Quantitatively measure toxicity scores and qualitatively compare responses.

Model & Libraries
- FLAN-T5 (seq2seq LLM)
- Hugging Face transformers, datasets, trl
- PyTorch for training
- PEFT / LoRA for parameter-efficient fine-tuning
- evaluate (toxicity + ROUGE)
- tqdm for progress tracking
Reward Model
- Facebook RoBERTa hate-speech classifier
- Loaded via AutoModelForSequenceClassification
- Binary labels: not_hate (index 0), hate (index 1)
Environment
- Jupyter notebook on AWS (SageMaker lab environment)
- GPU-enabled instance

Loaded the Lab 2 FLAN-T5 checkpoint:
- Instruction-tuned for dialogue summarization.
- Fine-tuned previously using LoRA/PEFT, training only ~1.4% of parameters.
Wrapped the model using AutoModelForSeq2SeqLMWithValueHead from TRL to support PPO’s value head.

Loaded a dialogue dataset from datasets.
Built a helper function build_dataset to:
- Sample text with LengthSampler (respecting a 512-token window).
- Tokenize with the correct FLAN-T5 tokenizer.
- Wrap each dialogue in an instruction prompt (same format as Labs 1–2).

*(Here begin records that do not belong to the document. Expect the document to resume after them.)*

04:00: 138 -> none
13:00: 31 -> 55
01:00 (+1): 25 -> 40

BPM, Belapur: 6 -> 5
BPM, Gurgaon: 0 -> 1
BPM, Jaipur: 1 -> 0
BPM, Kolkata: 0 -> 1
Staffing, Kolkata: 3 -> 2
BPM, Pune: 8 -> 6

Loaded Facebook’s RoBERTa hate-speech model as a binary classifier:
- Input: (prompt + generated summary) concatenated.
- Output logits → probability of not_hate vs hate.
Carefully fixed the index mapping:
- not_hate_index = 0
- hate_index = 1
Constructed the reward signal from the not_hate logit:
- Higher not_hate → higher reward.

Created a reference model (frozen) using TRL:
- Same weights as the original instruction-tuned FLAN-T5.
- Never updated during PPO.
PPO loss includes a KL-divergence term:
- Encourages the updated policy to stay close to the reference.
- Prevents reward hacking (e.g., weird text that is non-toxic but irrelevant).

For each batch:

Training configuration highlights:

Small number of PPO epochs (for lab runtime).
batch_size = 16
Monitored:
- KL-divergence (should remain bounded)
- Mean reward / advantage (should increase)

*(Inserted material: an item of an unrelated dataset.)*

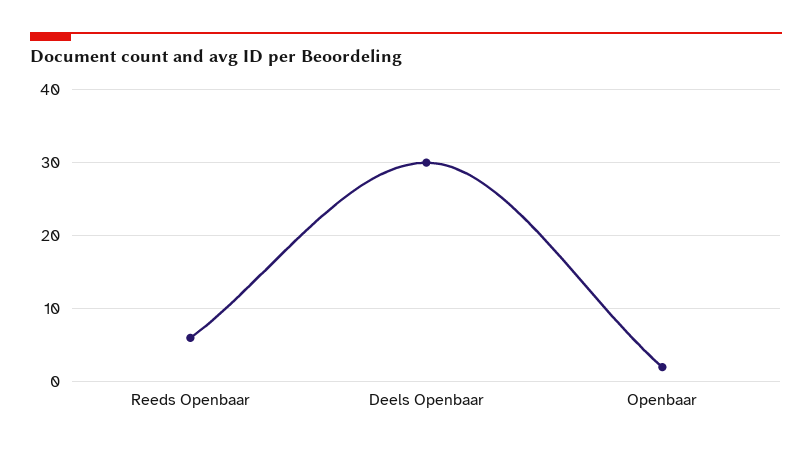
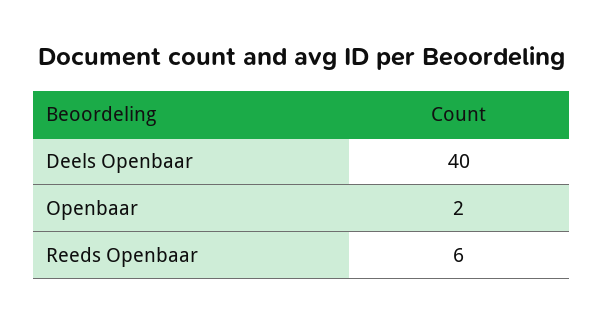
Deels Openbaar: 30 -> 40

Used the evaluate library’s toxicity metric.
Built a helper function to:
- Sample multiple dialogues,
- Generate summaries,
- Compute mean toxicity and standard deviation.

Compared:

Before PPO (baseline FLAN-T5):
- Baseline mean toxicity.
After PPO (RLHF-tuned FLAN-T5):
- Mean toxicity decreased.
- KL divergence remained within reasonable bounds.

Displayed side-by-side examples:
- Original prompt (dialogue + instruction).
- Before RLHF summary.
- After RLHF summary.
- Reward scores for each.
Observed that:
- After RLHF, summaries were less toxic / less aggressive in tone.
- Content remained on topic and coherent, thanks to KL regularization.

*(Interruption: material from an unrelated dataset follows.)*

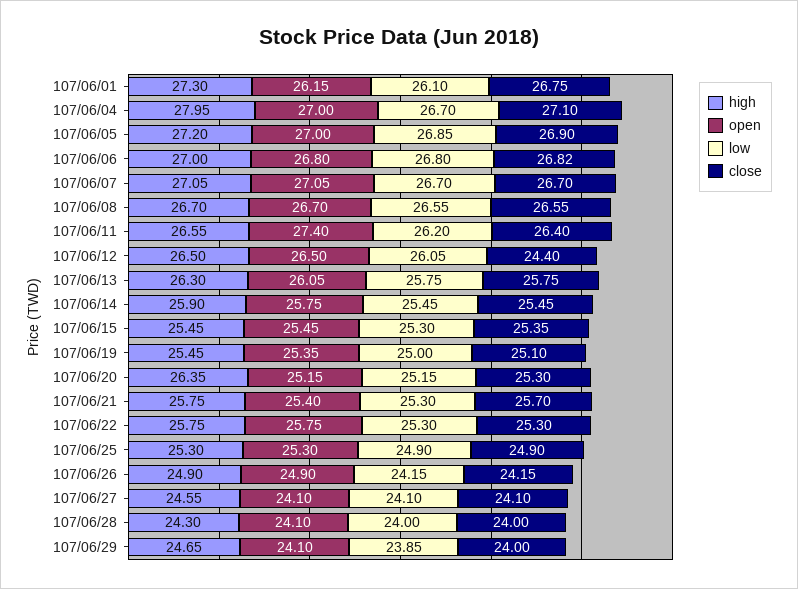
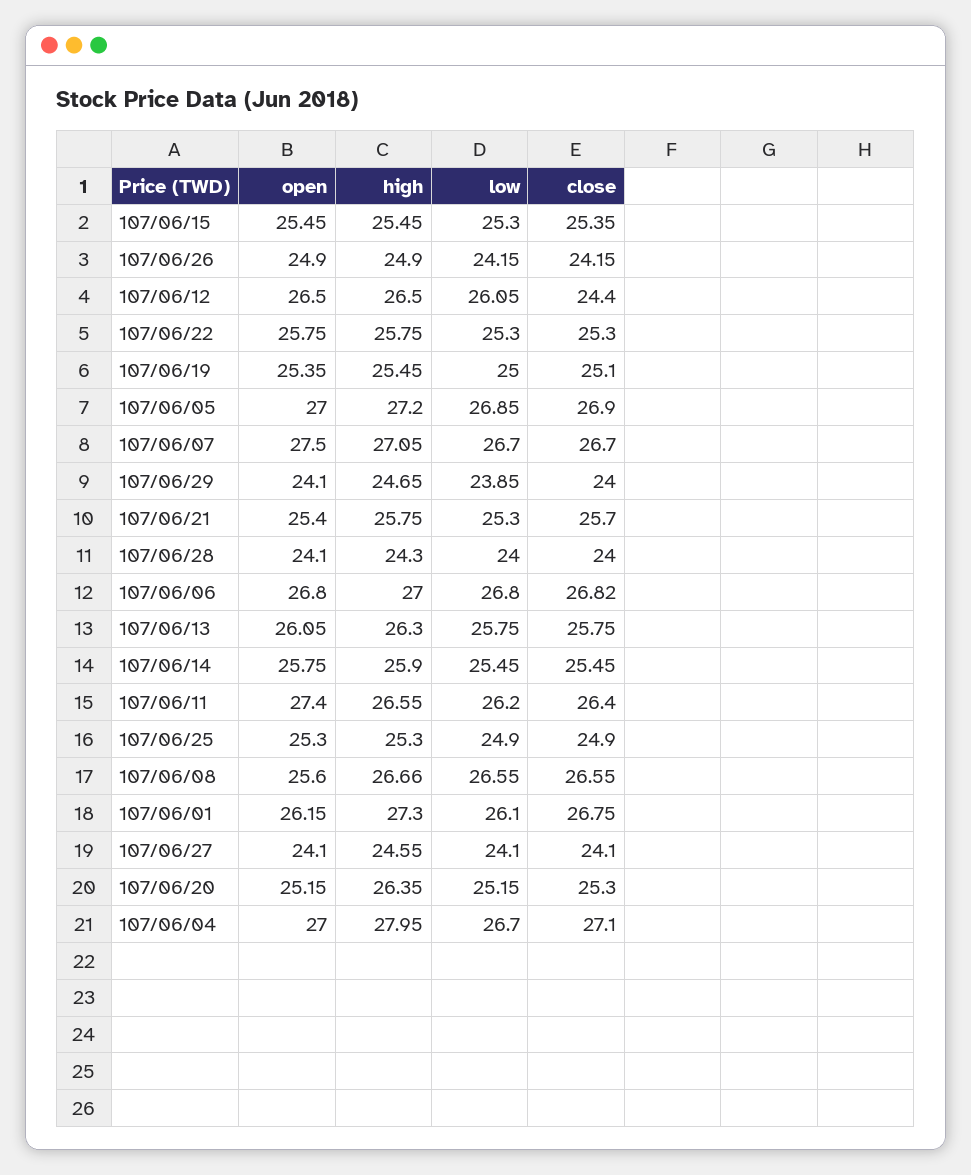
open, 107/06/07: 27.05 -> 27.5
high, 107/06/08: 26.7 -> 26.66
open, 107/06/08: 26.7 -> 25.6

How to implement a full RLHF loop using:
- Policy model (FLAN-T5),
- Reward model (hate-speech classifier),
- Reference model + KL divergence,
- PPOTrainer from TRL.
The importance of label/index mapping in reward models (getting the not_hate index right).
How PEFT/LoRA allows RLHF customization while only training ~1–2% of parameters.
Practical trade-offs between toxicity reduction and fidelity to the original model.
How to combine transformers, TRL, and evaluate into a reproducible RLHF experiment.